Gray Cast Iron – Some Facts About Most Commonly Used Cast Iron
Of all the cast materials, gray cast iron is the most widely used. This is because it has a very low cost, is easily cast in large quantities, and is easy to machine. The principal objections to the use of gray cast iron are that it is brittle and that it is weak in tension. In addition to a high carbon content (over 1.7 percent and usually greater than 2 percent), cast iron also has a high silicon content, with low percentages of sulfur, manganese, and phosphorus. The resultant alloy is composed of pearlite, ferrite, and graphite, and under certain conditions the pearlite may decompose into graphite and ferrite. The resulting product then contains all ferrite and graphite. The graphite, in the form of thin flakes distributed evenly throughout the structure, darkens it; hence, the name gray cast iron.

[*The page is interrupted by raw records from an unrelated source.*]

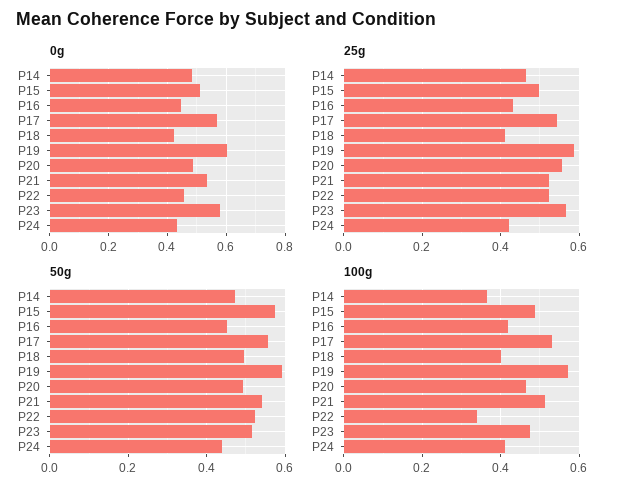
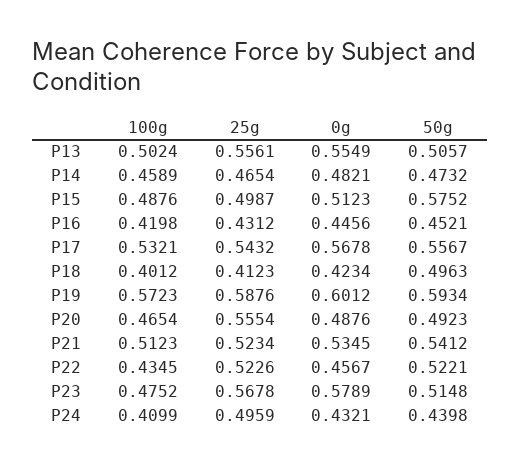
  {
    "0g": {
      "P14": 0.4821,
      "P15": 0.5123,
      "P16": 0.4456,
      "P17": 0.5678,
      "P18": 0.4234,
      "P19": 0.6012,
      "P20": 0.4876,
      "P21": 0.5345,
      "P22": 0.4567,
      "P23": 0.5789,
-     "P24": 0.4321
+     "P24": 0.4321,
+     "P13": 0.5549
    },
    "25g": {
      "P14": 0.4654,
      "P15": 0.4987,
      "P16": 0.4312,
      "P17": 0.5432,
      "P18": 0.4123,
      "P19": 0.5876,
      "P20": 0.5554,
      "P21": 0.5234,
      "P22": 0.5226,
      "P23": 0.5678,
-     "P24": 0.42
+     "P24": 0.4959,
+     "P13": 0.5561
    },
    "50g": {
      "P14": 0.4732,
      "P15": 0.5752,
      "P16": 0.4521,
      "P17": 0.5567,
      "P18": 0.4963,
      "P19": 0.5934,
      "P20": 0.4923,
      "P21": 0.5412,
      "P22": 0.5221,
      "P23": 0.5148,
-     "P24": 0.4398
+     "P24": 0.4398,
+     "P13": 0.5057
    },
    "100g": {
-     "P14": 0.36,
+     "P14": 0.4589,
      "P15": 0.4876,
      "P16": 0.4198,
      "P17": 0.5321,
      "P18": 0.4012,
      "P19": 0.5723,
      "P20": 0.4654,
      "P21": 0.5123,
-     "P22": 0.34,
+     "P22": 0.4345,
      "P23": 0.4752,
-     "P24": 0.4099
+     "P24": 0.4099,
+     "P13": 0.5024
    }
  }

Gray cast iron is not readily welded, because it may crack, but this tendency may be reduced if the part is carefully preheated.Although the castings are generally used in the as-cast condition, a mild anneal reduces cooling stresses and improves the machinability. The tensile strength of gray cast iron varies from 100 to 400MPa (15 to 60 kpsi), and the compressive strengths are 3 to 4 times the tensile strengths. The modulus of elasticity varies widely, with values extending all the way from 75 to 150 GPa (11 to 22 Mpsi).